Top of RECORDS FOR THIS EXERCISE

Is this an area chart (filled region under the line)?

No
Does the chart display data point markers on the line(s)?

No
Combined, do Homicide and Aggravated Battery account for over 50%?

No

Bottom of RECORDS FOR THIS EXERCISE

● **REQUIRED ACTION**:
Edit the entries above so that every "chart" becomes "graph", leaving all other text unchanged.

● **RESULT OF THIS EXERCISE**:
Is this an area graph (filled region under the line)?

No
Does the graph display data point markers on the line(s)?

No
Combined, do Homicide and Aggravated Battery account for over 50%?

No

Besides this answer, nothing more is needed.